▸ **Aim of the task**
Substitute "graph" for "chart" throughout the data below, leaving everything else as it is, and omit the pictures from what you return.

*** Material supplied

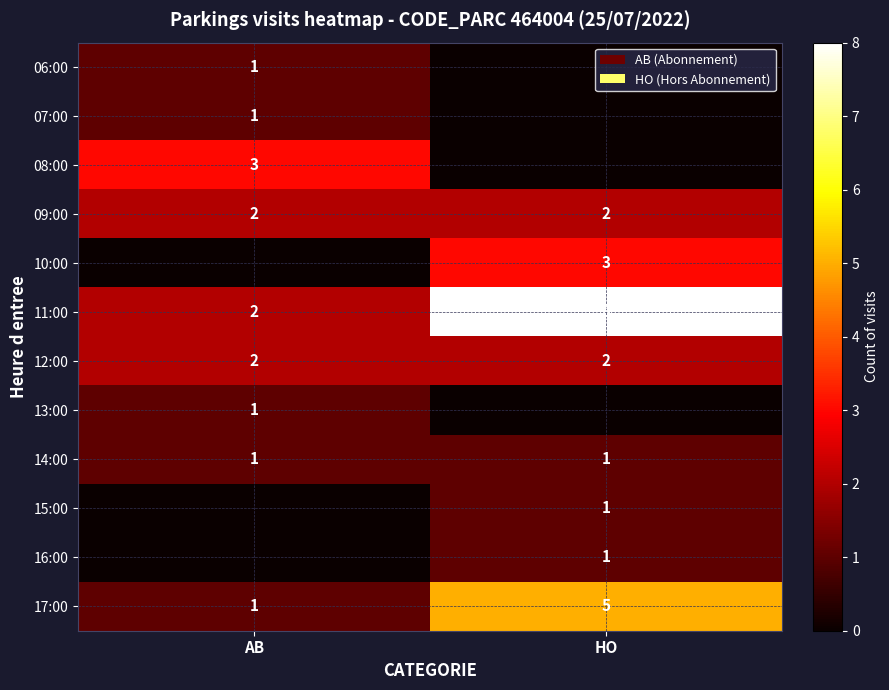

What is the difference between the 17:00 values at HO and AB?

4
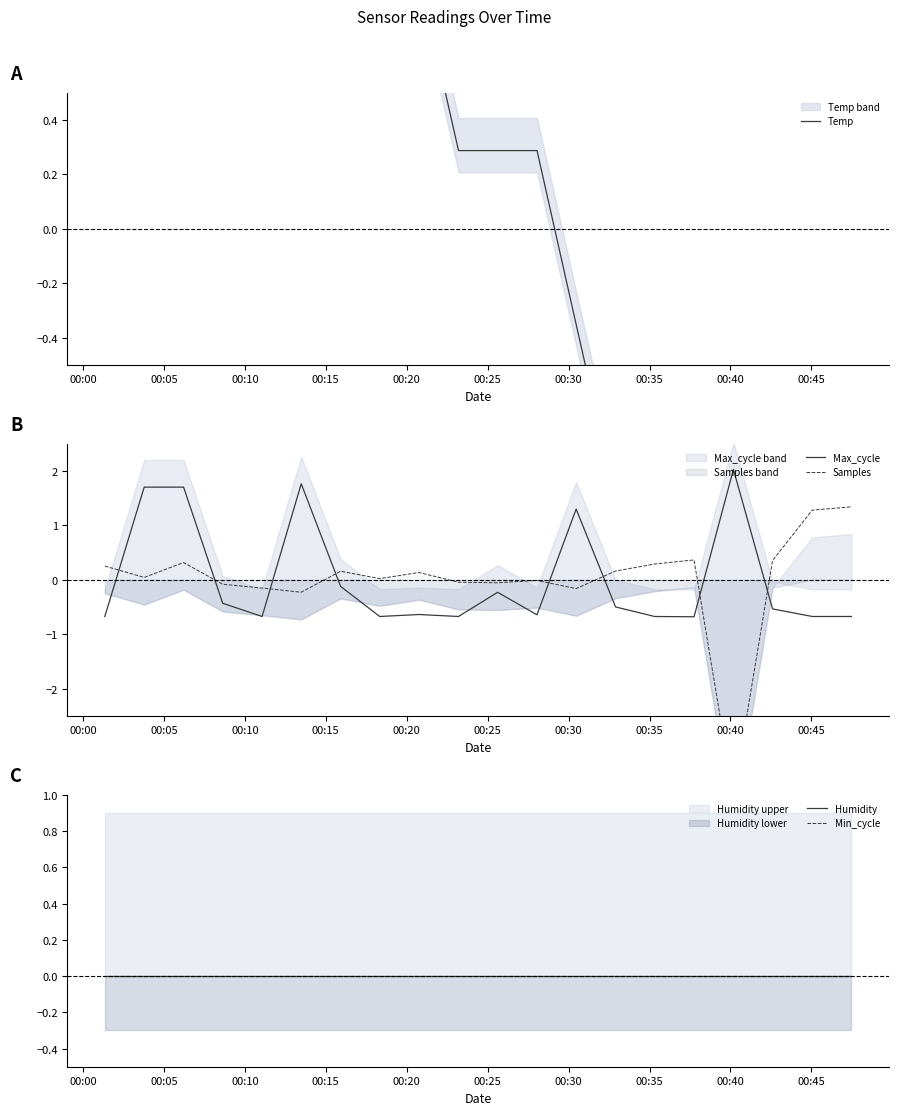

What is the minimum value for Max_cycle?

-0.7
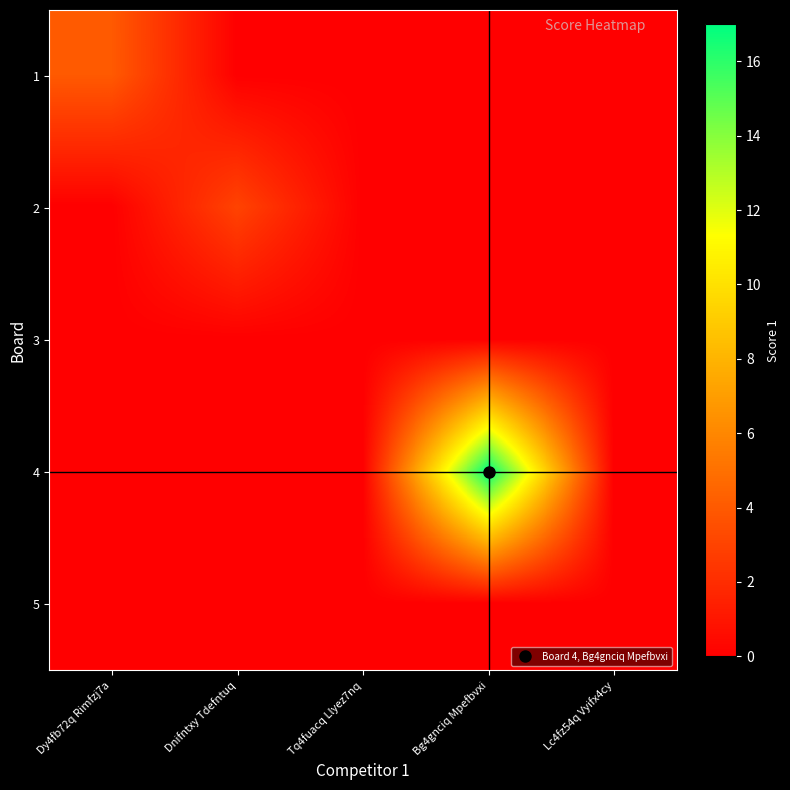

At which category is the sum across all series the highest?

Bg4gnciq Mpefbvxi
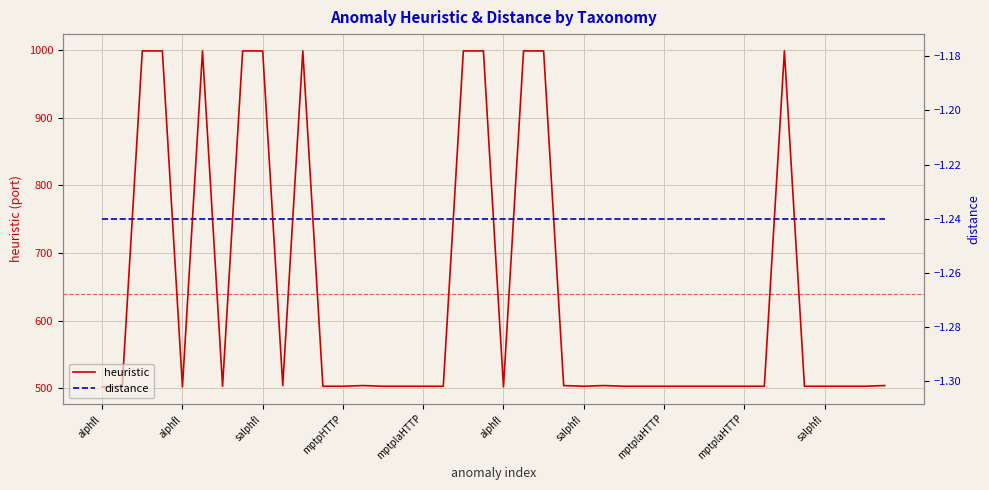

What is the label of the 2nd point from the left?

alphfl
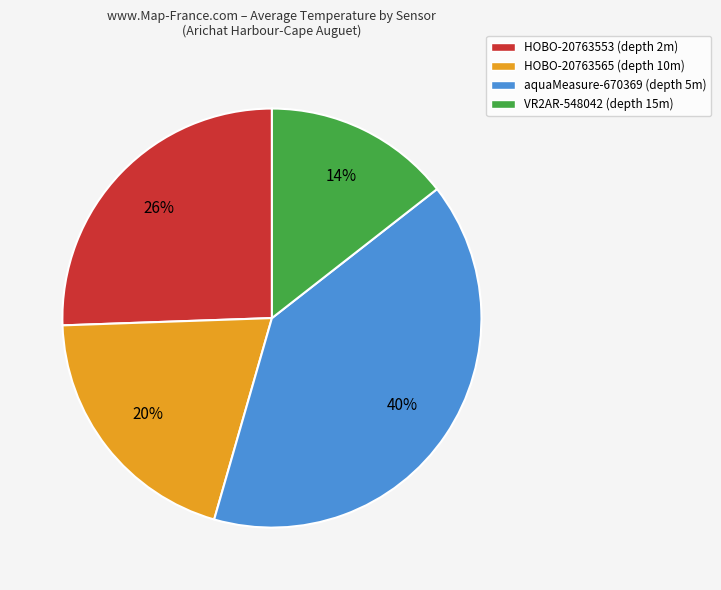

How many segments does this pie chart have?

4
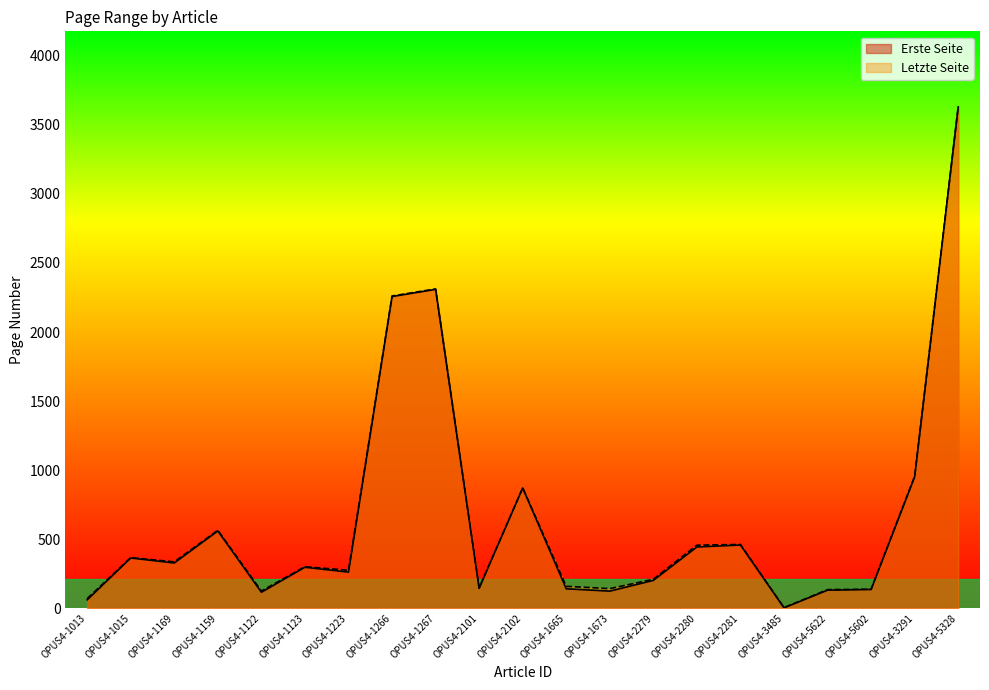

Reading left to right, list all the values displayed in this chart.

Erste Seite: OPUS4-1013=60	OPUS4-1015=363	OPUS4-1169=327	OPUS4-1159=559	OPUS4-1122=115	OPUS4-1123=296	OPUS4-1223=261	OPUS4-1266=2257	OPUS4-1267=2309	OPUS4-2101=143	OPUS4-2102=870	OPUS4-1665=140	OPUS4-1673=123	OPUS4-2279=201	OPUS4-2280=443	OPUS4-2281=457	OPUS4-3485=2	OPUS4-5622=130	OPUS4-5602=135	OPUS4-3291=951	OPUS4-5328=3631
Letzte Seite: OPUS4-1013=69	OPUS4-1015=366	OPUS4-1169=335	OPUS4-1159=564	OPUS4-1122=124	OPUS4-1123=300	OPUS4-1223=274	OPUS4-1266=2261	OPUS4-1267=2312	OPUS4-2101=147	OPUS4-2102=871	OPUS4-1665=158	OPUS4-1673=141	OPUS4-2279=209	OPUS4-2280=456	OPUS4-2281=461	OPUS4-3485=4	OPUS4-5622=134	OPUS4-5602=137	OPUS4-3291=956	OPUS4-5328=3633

******

▸ **Written answer**
What is the difference between the 17:00 values at HO and AB?

4

What is the minimum value for Max_cycle?

-0.7

At which category is the sum across all series the highest?

Bg4gnciq Mpefbvxi

What is the label of the 2nd point from the left?

alphfl

How many segments does this pie graph have?

4

Reading left to right, list all the values displayed in this graph.

Erste Seite: OPUS4-1013=60	OPUS4-1015=363	OPUS4-1169=327	OPUS4-1159=559	OPUS4-1122=115	OPUS4-1123=296	OPUS4-1223=261	OPUS4-1266=2257	OPUS4-1267=2309	OPUS4-2101=143	OPUS4-2102=870	OPUS4-1665=140	OPUS4-1673=123	OPUS4-2279=201	OPUS4-2280=443	OPUS4-2281=457	OPUS4-3485=2	OPUS4-5622=130	OPUS4-5602=135	OPUS4-3291=951	OPUS4-5328=3631
Letzte Seite: OPUS4-1013=69	OPUS4-1015=366	OPUS4-1169=335	OPUS4-1159=564	OPUS4-1122=124	OPUS4-1123=300	OPUS4-1223=274	OPUS4-1266=2261	OPUS4-1267=2312	OPUS4-2101=147	OPUS4-2102=871	OPUS4-1665=158	OPUS4-1673=141	OPUS4-2279=209	OPUS4-2280=456	OPUS4-2281=461	OPUS4-3485=4	OPUS4-5622=134	OPUS4-5602=137	OPUS4-3291=956	OPUS4-5328=3633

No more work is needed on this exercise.